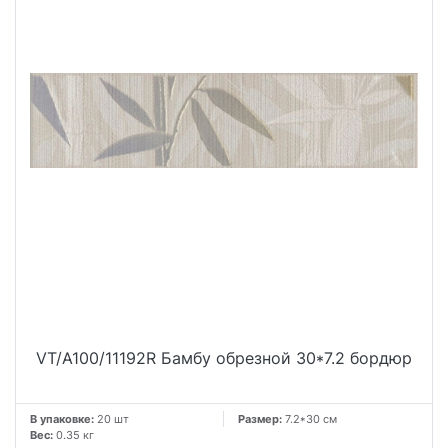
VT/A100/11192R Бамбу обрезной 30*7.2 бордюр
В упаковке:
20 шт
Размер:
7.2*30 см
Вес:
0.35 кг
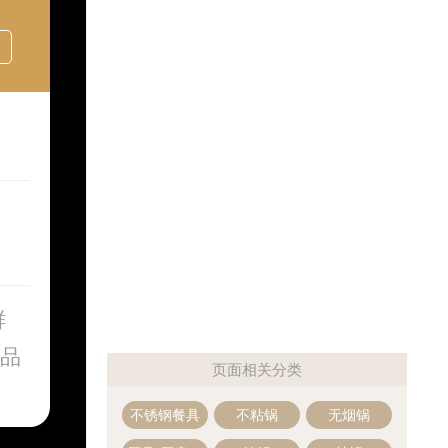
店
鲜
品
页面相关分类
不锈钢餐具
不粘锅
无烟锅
---
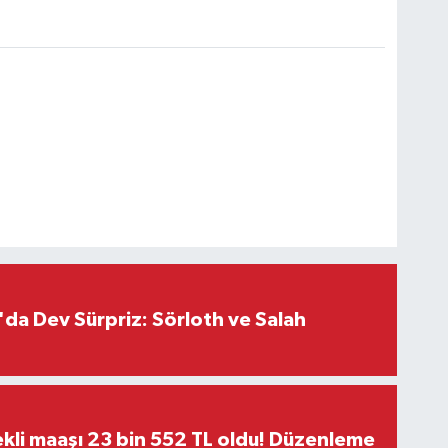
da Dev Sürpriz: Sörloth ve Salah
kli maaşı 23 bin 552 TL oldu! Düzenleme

## TASK BRIEF
The required output is the stretch of entries above from the line containing "da Dev Sürpriz: Sörloth ve Salah" through the line containing "kli maaşı 23 bin 552 TL oldu! Düzenleme", reproduced exactly.

## RESULT FOR THIS EXERCISE
da Dev Sürpriz: Sörloth ve Salah
kli maaşı 23 bin 552 TL oldu! Düzenleme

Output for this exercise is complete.